Vox Civitatis the Sustainable City News weblog
05/15/2012: "The Slower We Drive, the More Richly We Live"England's Guardian newspaper reports that local communities are growing ever more supportive of blanket 20mph speed limits on residential streets.
We all know the stats by now: that at 40mph, approximately 80 percent of pedestrians hit by cars die, while at 20mph, "only" 5% will expire as a result of motorists' typical hurry and carelessness.
The other effect of lower speed limits, of course, is that people who live in those traffic-calmed neighborhoods can now use more of their neighborhoods for personal and community activities, or for traveling about under their own power on foot and by bike. This reduces costs to cities (who don't have to rebuild roads so often) and improves personal and public health--as well as making everyone's lives more enjoyable, something you can't really put a price on, even in this cynical time.

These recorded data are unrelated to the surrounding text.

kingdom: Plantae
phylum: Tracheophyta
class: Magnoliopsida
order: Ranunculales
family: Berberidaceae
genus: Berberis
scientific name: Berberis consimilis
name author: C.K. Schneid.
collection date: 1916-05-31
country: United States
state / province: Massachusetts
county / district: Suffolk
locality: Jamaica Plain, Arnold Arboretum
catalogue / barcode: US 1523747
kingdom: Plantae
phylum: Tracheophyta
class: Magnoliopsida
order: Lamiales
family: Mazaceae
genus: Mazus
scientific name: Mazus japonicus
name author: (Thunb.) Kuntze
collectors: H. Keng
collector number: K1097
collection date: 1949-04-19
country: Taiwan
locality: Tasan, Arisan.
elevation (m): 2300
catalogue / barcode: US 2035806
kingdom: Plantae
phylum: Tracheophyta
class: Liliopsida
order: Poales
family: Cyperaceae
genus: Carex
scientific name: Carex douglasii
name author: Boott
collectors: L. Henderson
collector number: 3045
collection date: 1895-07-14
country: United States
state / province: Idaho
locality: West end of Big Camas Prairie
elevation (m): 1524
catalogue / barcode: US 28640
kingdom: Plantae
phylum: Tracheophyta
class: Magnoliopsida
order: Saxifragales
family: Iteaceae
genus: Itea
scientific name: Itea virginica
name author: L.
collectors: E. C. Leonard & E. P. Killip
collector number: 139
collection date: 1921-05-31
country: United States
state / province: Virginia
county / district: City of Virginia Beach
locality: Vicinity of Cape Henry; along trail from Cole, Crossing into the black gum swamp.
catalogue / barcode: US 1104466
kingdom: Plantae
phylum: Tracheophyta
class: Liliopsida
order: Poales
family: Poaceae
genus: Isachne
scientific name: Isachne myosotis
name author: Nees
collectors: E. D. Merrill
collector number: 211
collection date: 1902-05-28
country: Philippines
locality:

The one caveat in England's movement is that the cops want the speed limits to be "self-enforcing"--meaning based on structural changes in streets, not just a change of signs. That may sound cavalier, but they're right--well-arranged streets, that is, streets designed as civic spaces rather than sluiceways for cars, improve life, health, and community tremendously--and by freeing people from the structural mandate to invest in cars (and the high tax rates needed to support their use), they enrich economies as well.